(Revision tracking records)

• • •

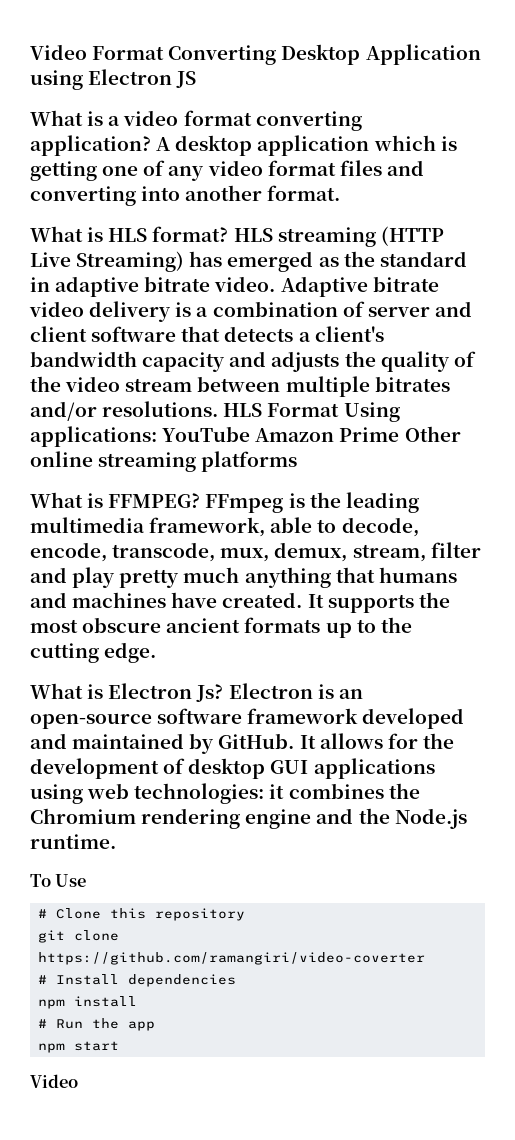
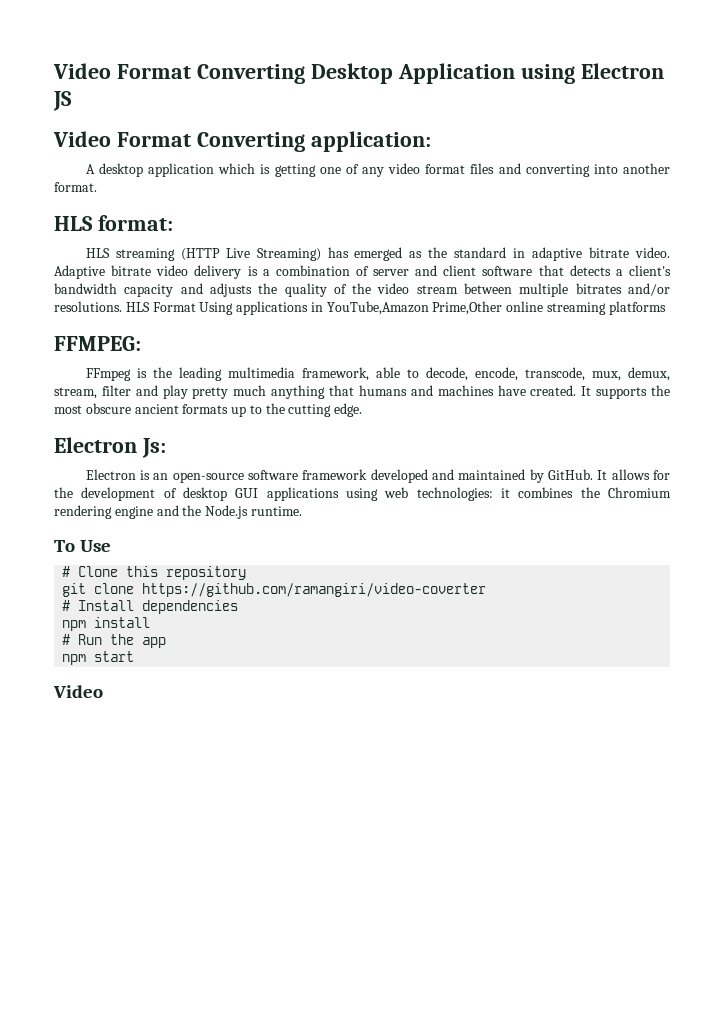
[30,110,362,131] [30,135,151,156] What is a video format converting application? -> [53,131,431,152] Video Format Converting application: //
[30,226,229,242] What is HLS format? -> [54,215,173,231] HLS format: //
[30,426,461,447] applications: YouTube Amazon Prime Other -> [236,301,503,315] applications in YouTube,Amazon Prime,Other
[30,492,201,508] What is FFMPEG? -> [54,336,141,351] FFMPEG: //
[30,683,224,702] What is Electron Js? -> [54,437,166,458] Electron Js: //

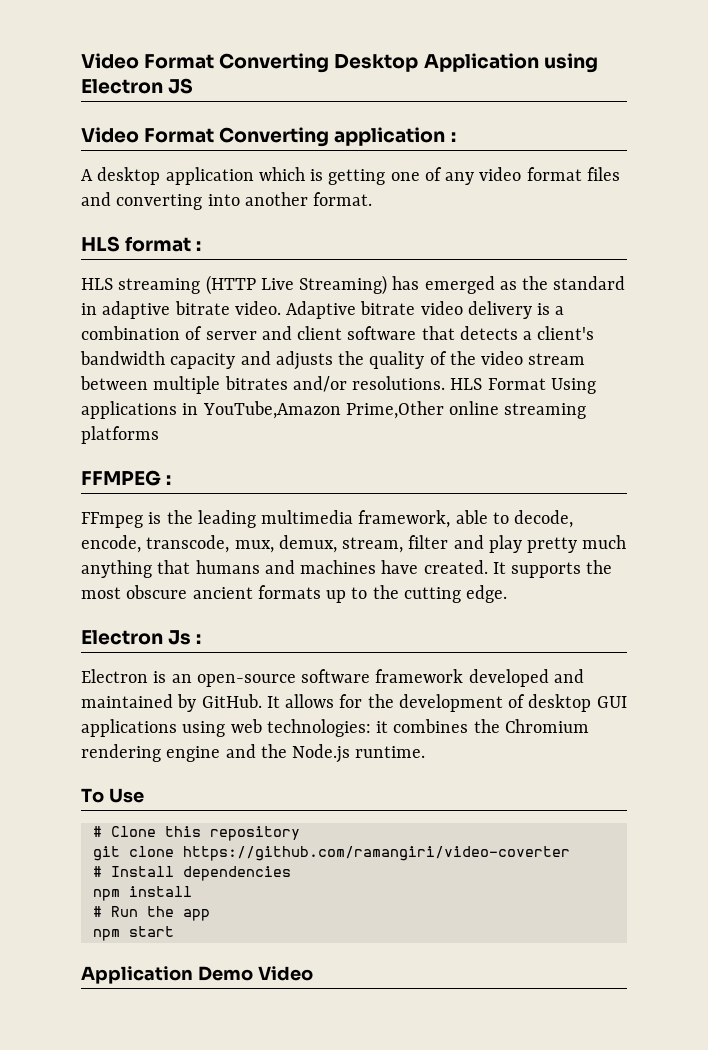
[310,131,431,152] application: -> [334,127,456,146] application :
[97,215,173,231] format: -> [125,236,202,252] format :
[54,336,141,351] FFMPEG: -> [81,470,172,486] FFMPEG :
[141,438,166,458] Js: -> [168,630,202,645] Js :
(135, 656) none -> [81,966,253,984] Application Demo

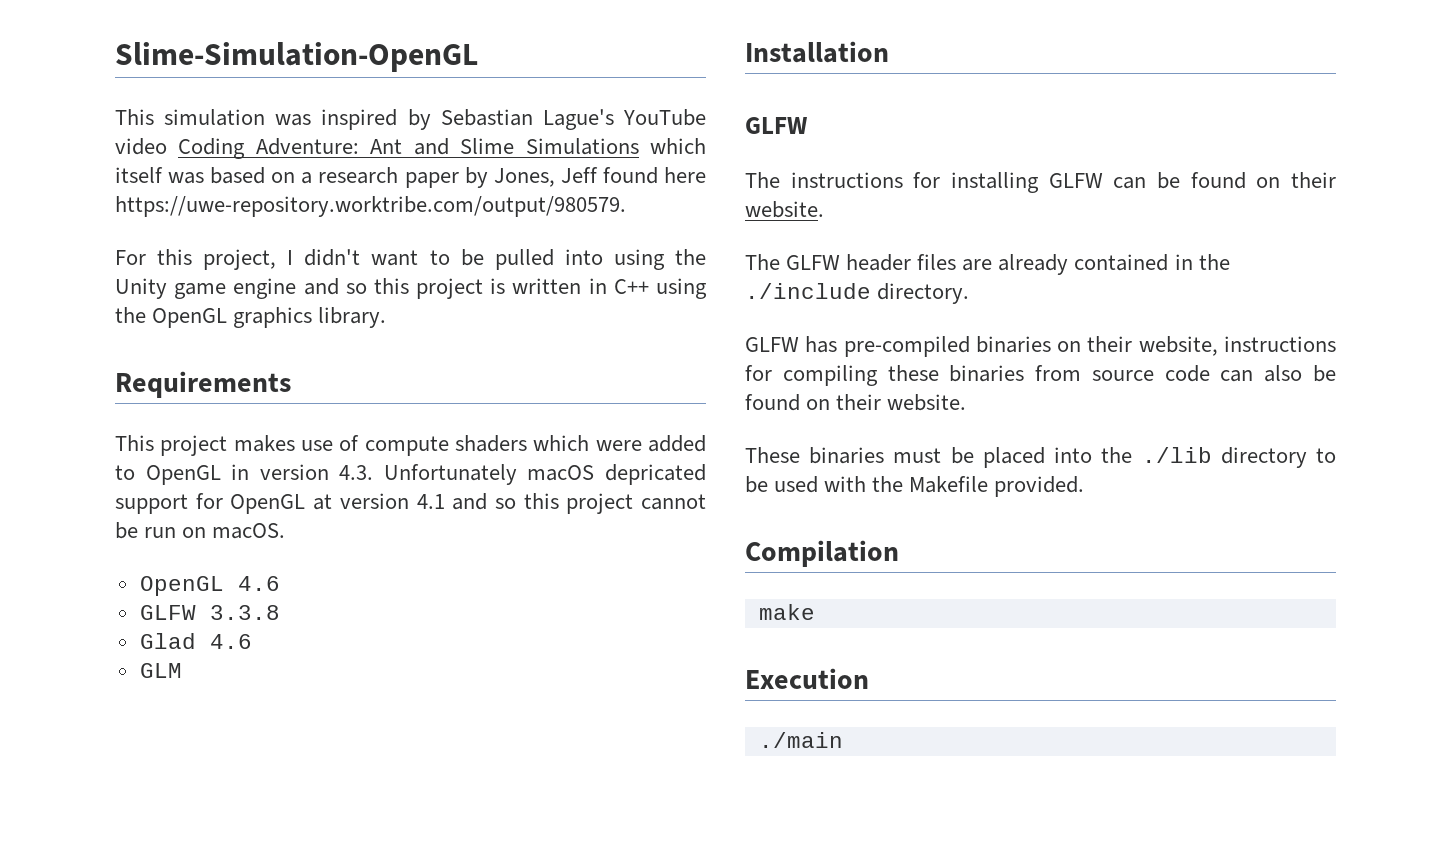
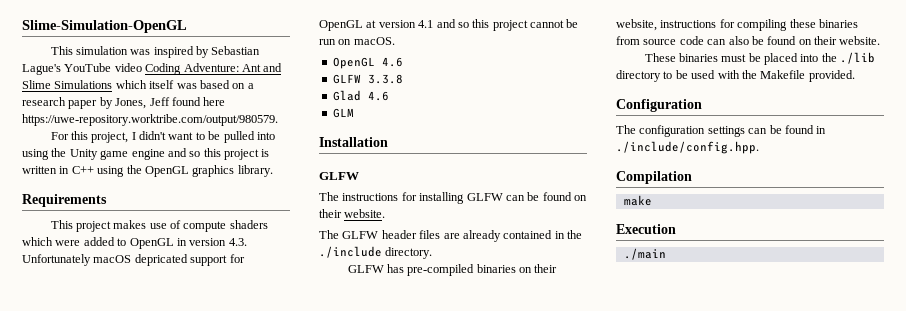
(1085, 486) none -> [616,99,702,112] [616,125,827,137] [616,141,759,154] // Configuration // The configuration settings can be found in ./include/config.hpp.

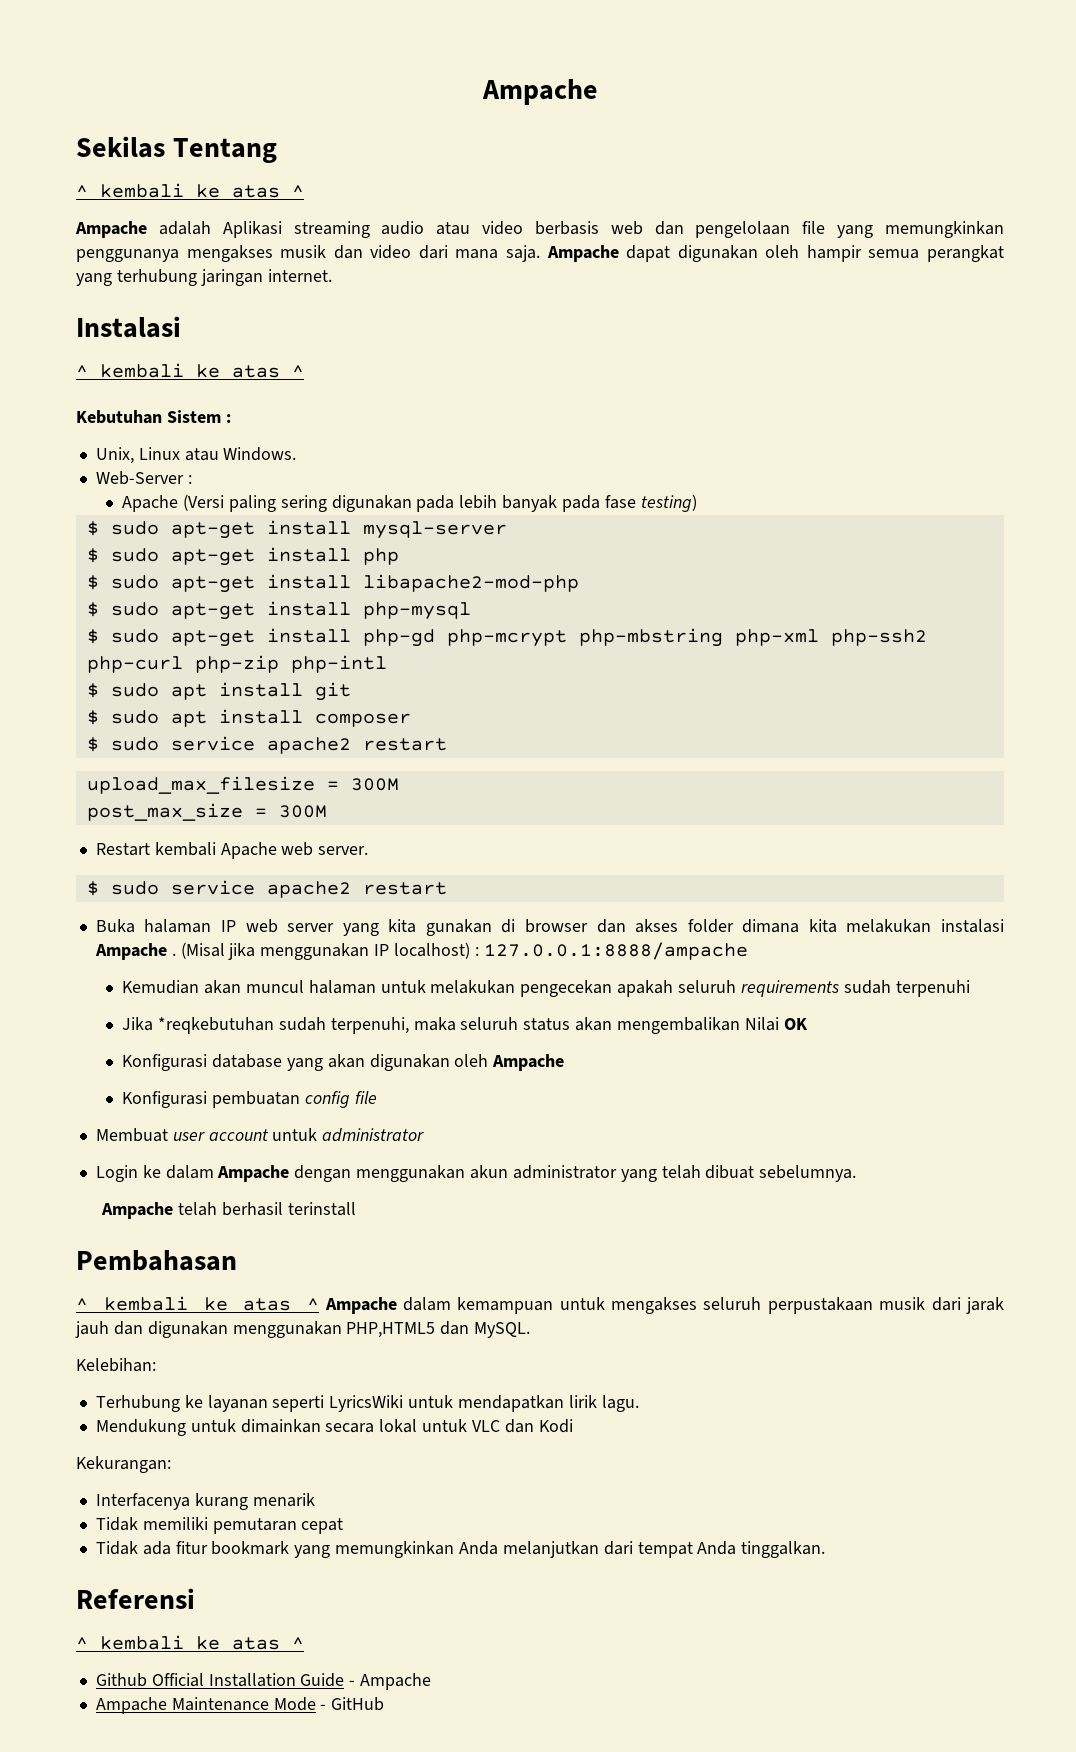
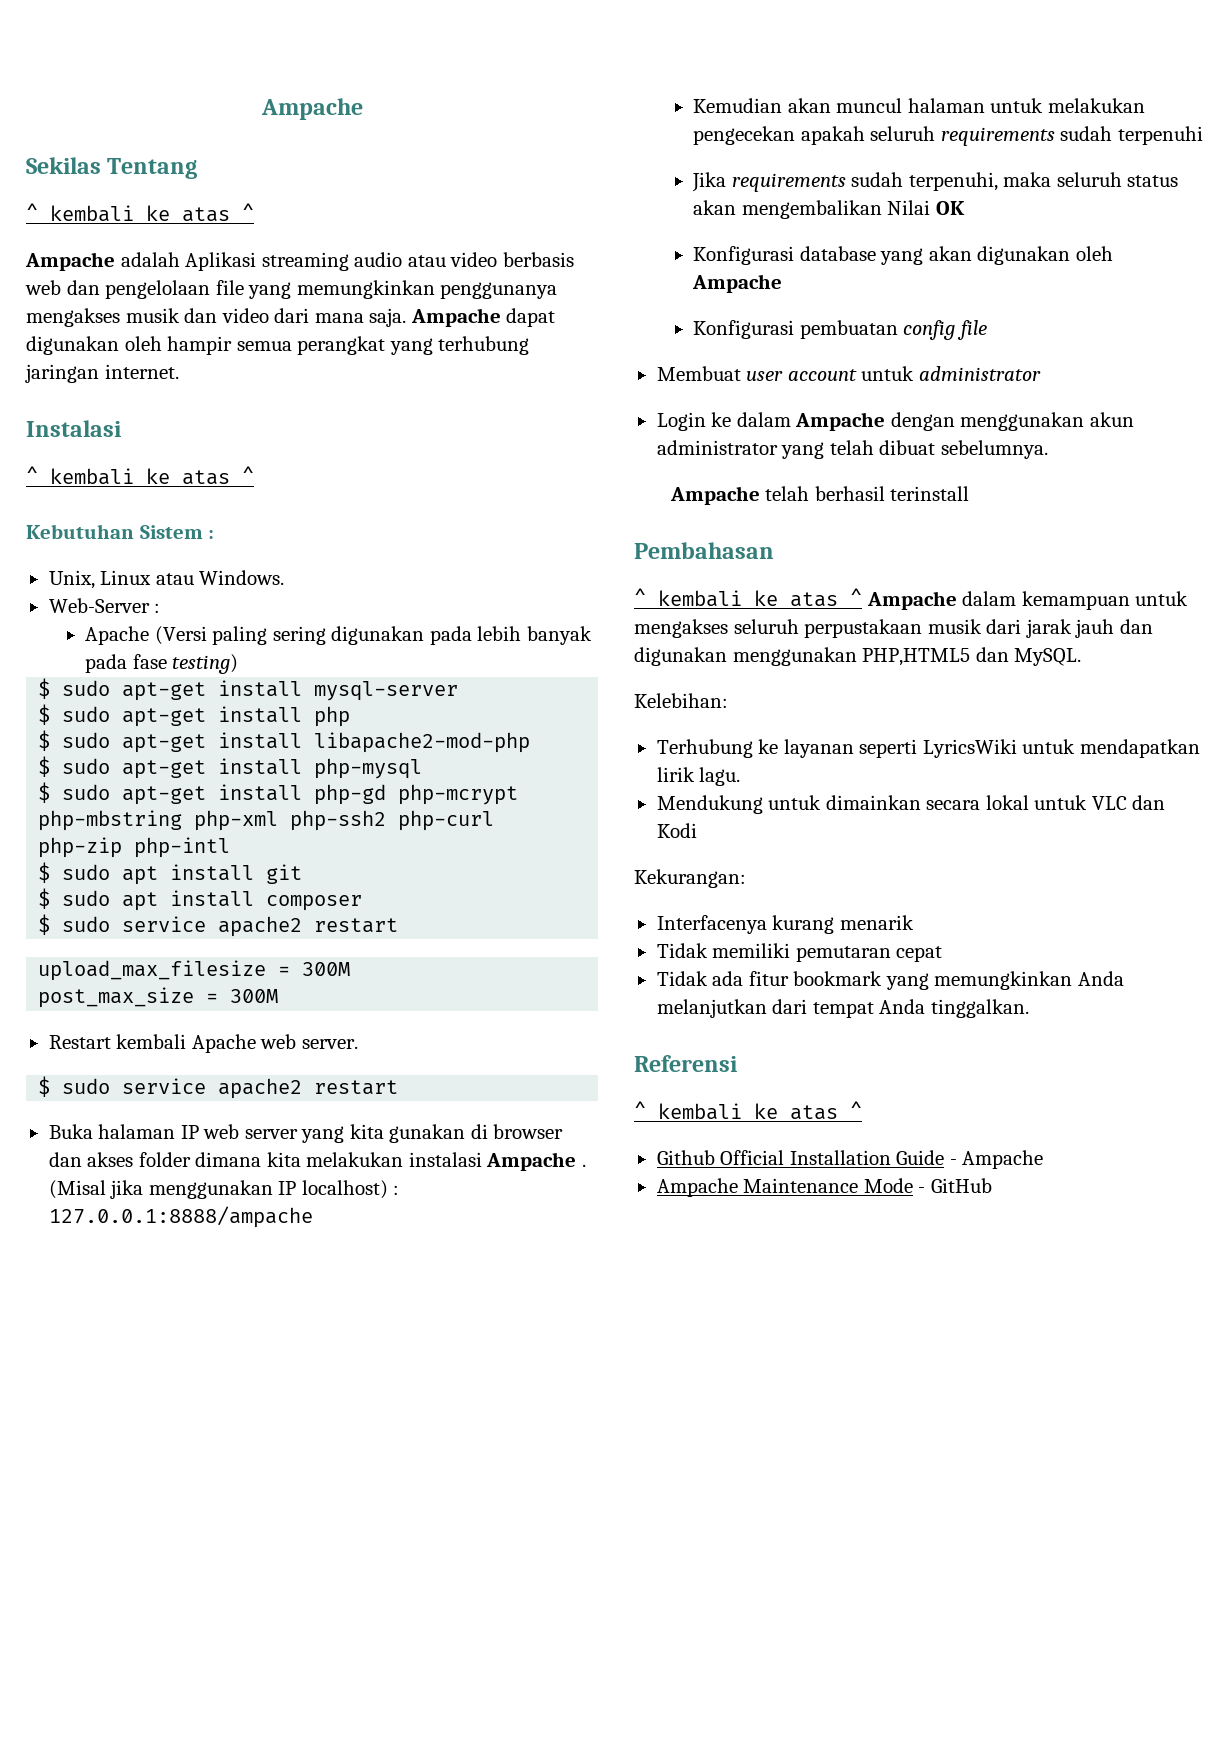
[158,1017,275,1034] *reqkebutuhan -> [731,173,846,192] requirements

• • •

To do ▸
Leave the pictures out and restate exactly the lines from the one that has "[30,683,224,702] What is" through the final line of the entries above, both ends included.

The answer ▸
[30,683,224,702] What is Electron Js? -> [54,437,166,458] Electron Js: //

[310,131,431,152] application: -> [334,127,456,146] application :
[97,215,173,231] format: -> [125,236,202,252] format :
[54,336,141,351] FFMPEG: -> [81,470,172,486] FFMPEG :
[141,438,166,458] Js: -> [168,630,202,645] Js :
(135, 656) none -> [81,966,253,984] Application Demo

(1085, 486) none -> [616,99,702,112] [616,125,827,137] [616,141,759,154] // Configuration // The configuration settings can be found in ./include/config.hpp.

[158,1017,275,1034] *reqkebutuhan -> [731,173,846,192] requirements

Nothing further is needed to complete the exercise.